EXERCISE DETAILS
Rewrite the data below with every "common name" replaced by "vernacular name" and nothing else changed. Leave the pictures out.

-- -- --

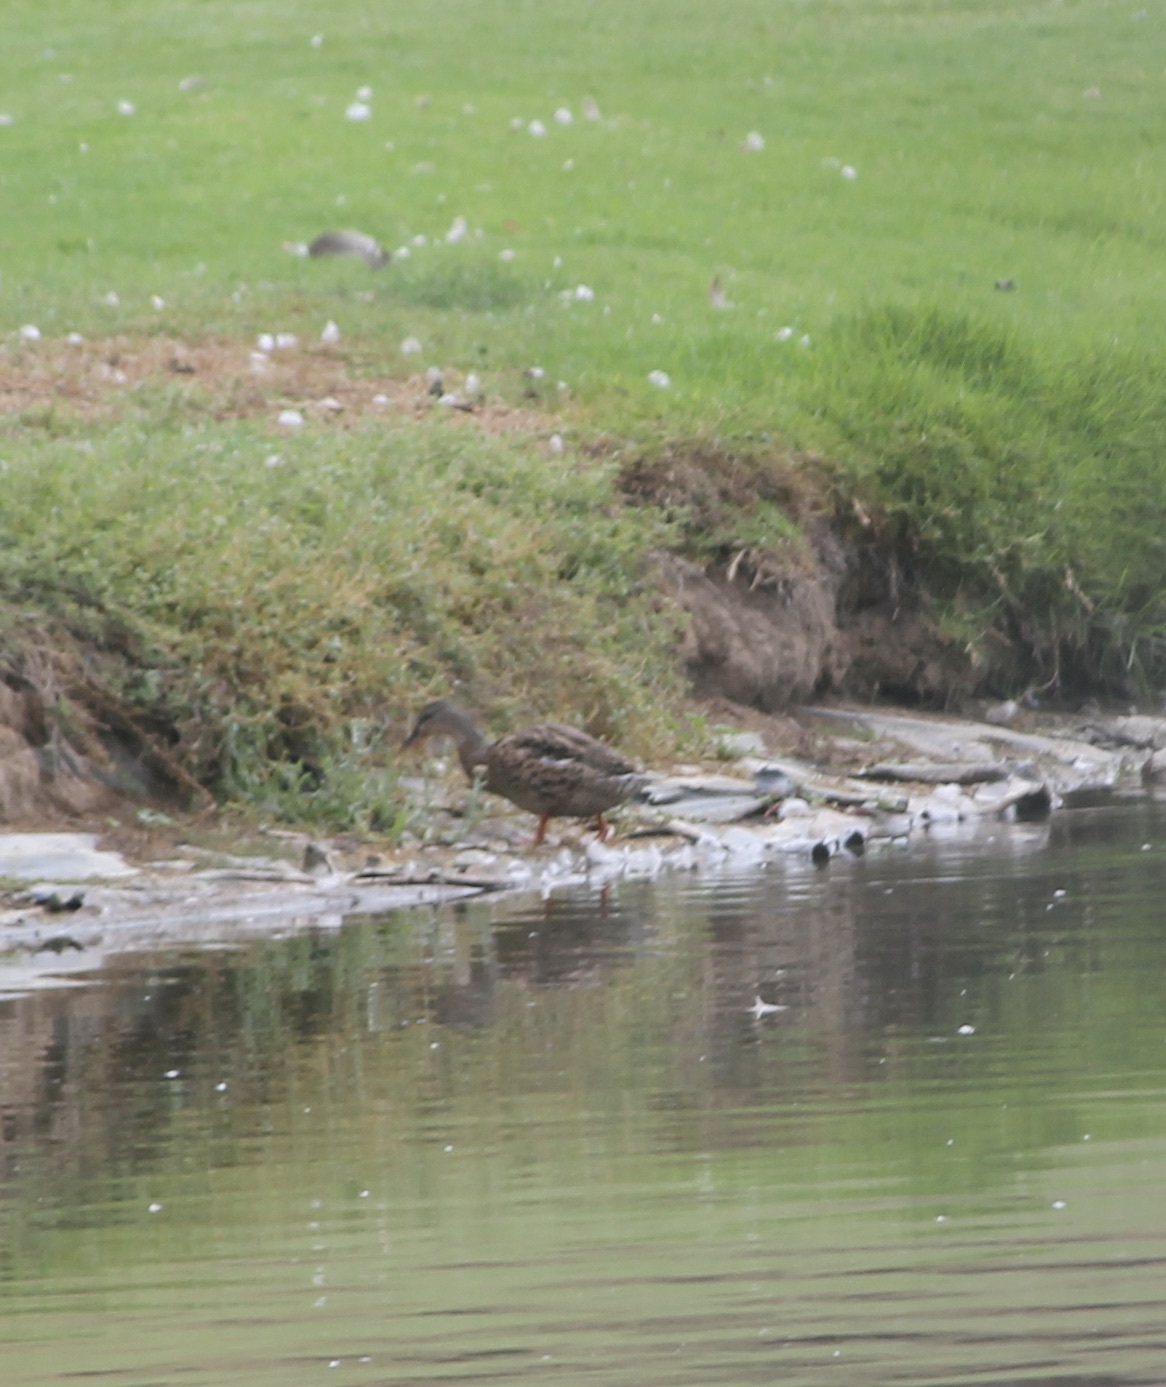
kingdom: Animalia
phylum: Chordata
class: Aves
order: Anseriformes
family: Anatidae
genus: Anas
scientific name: Anas platyrhynchos
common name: Mallard
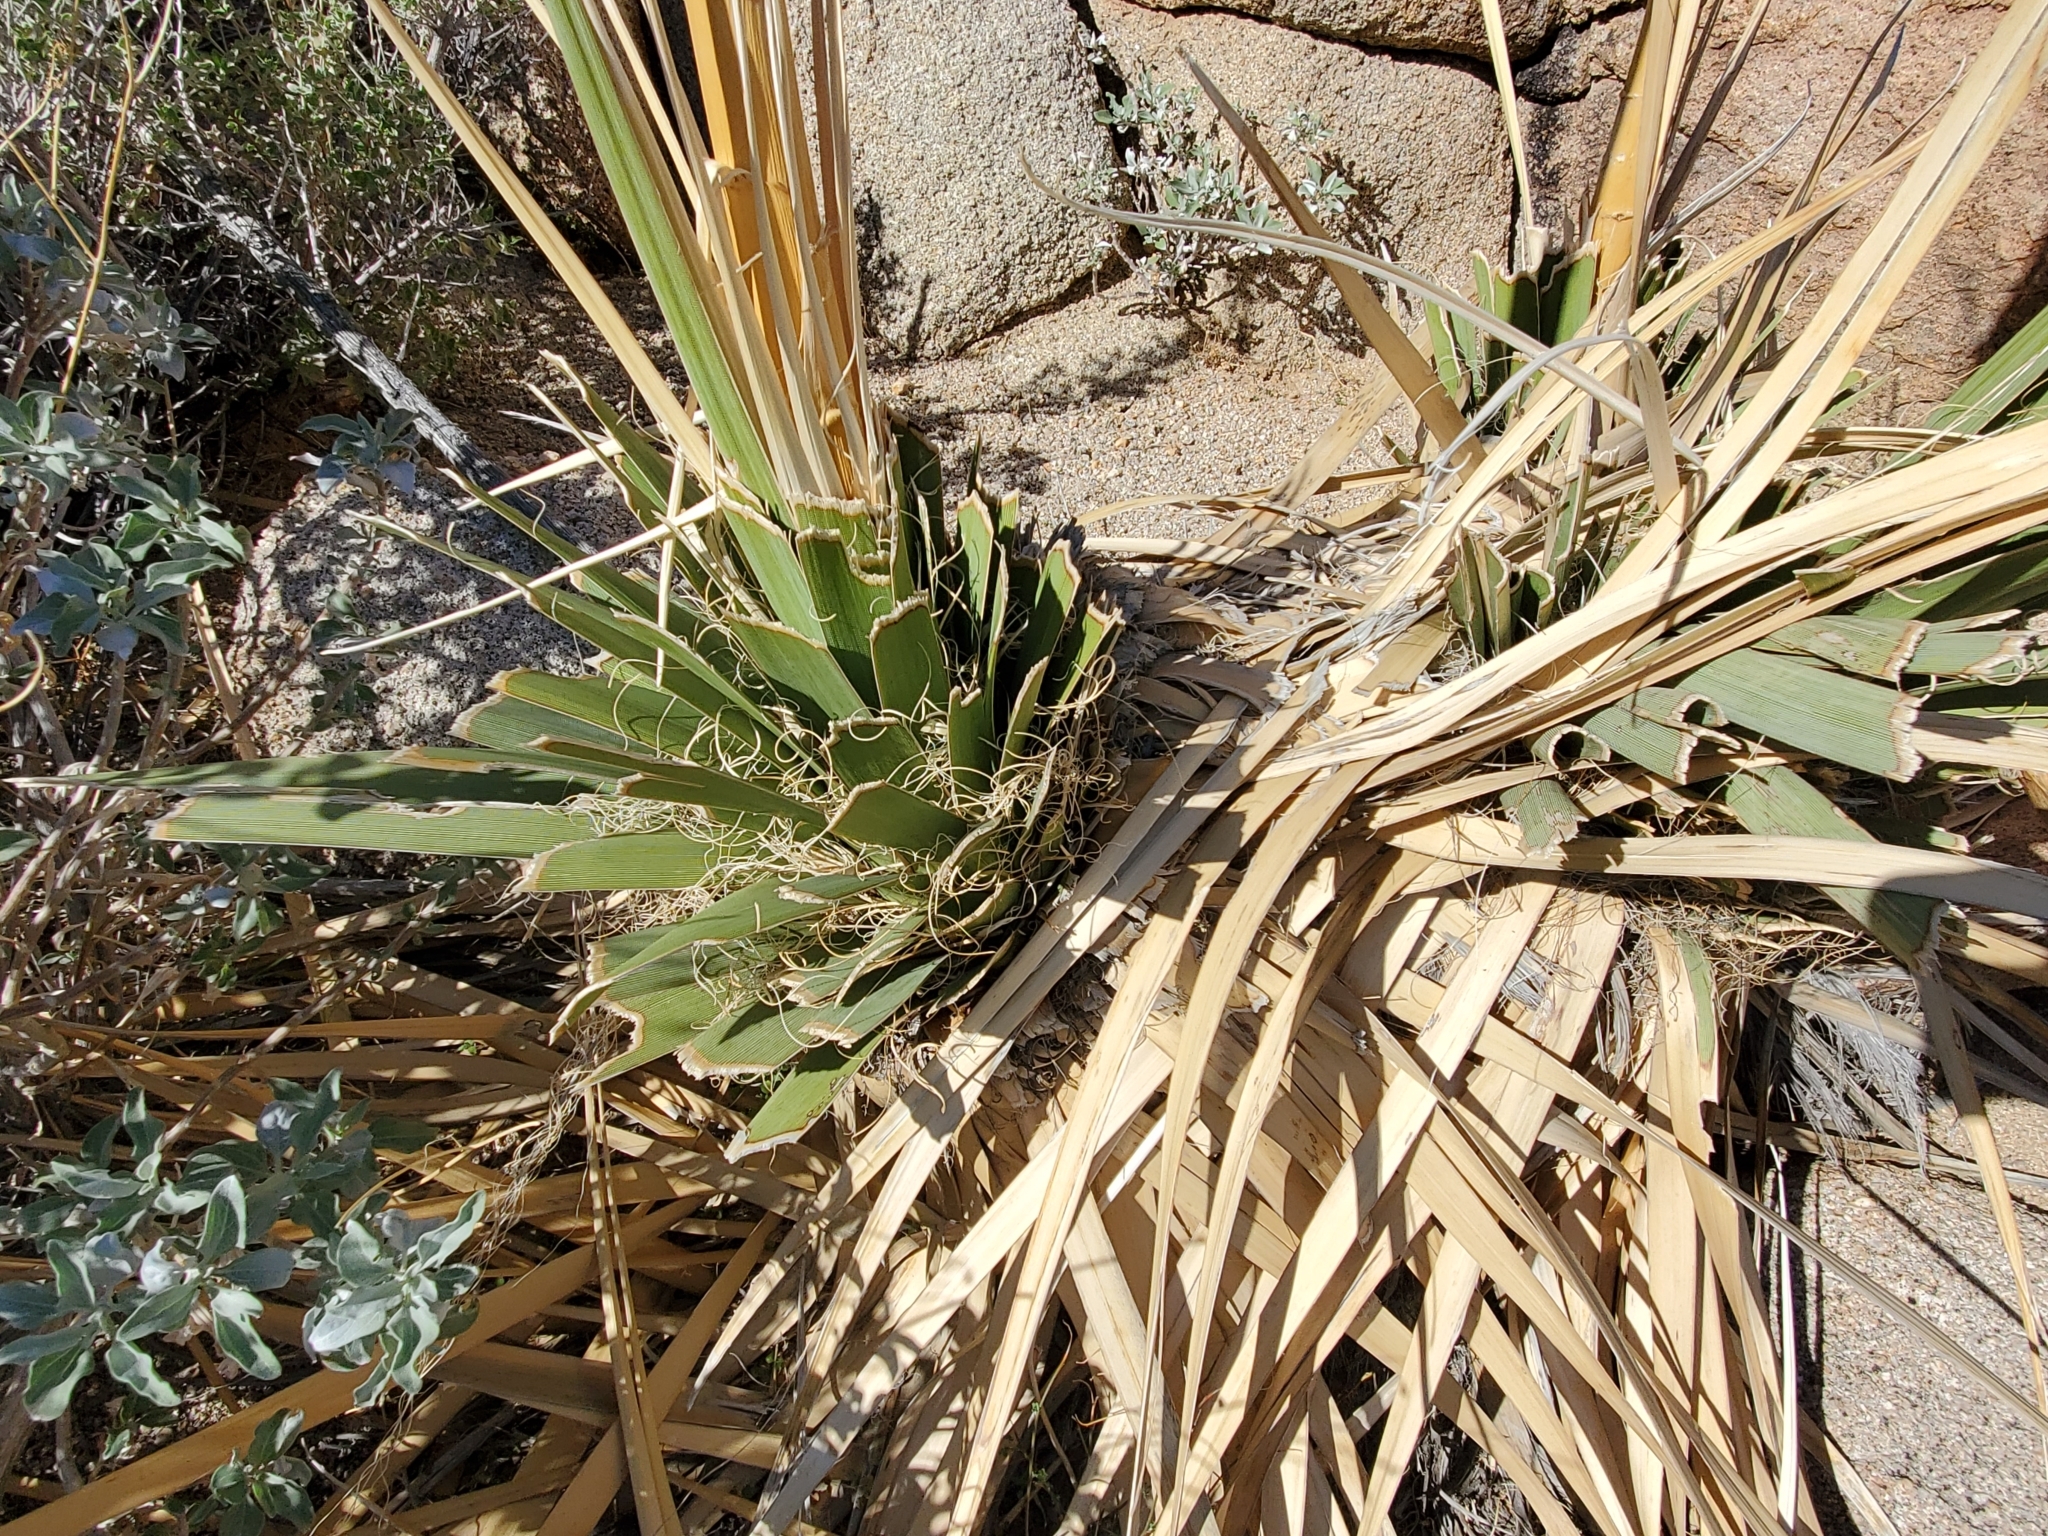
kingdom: Plantae
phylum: Tracheophyta
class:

-- -- --

SOLUTION TO THE EXERCISE
kingdom: Animalia
phylum: Chordata
class: Aves
order: Anseriformes
family: Anatidae
genus: Anas
scientific name: Anas platyrhynchos
vernacular name: Mallard
kingdom: Plantae
phylum: Tracheophyta
class:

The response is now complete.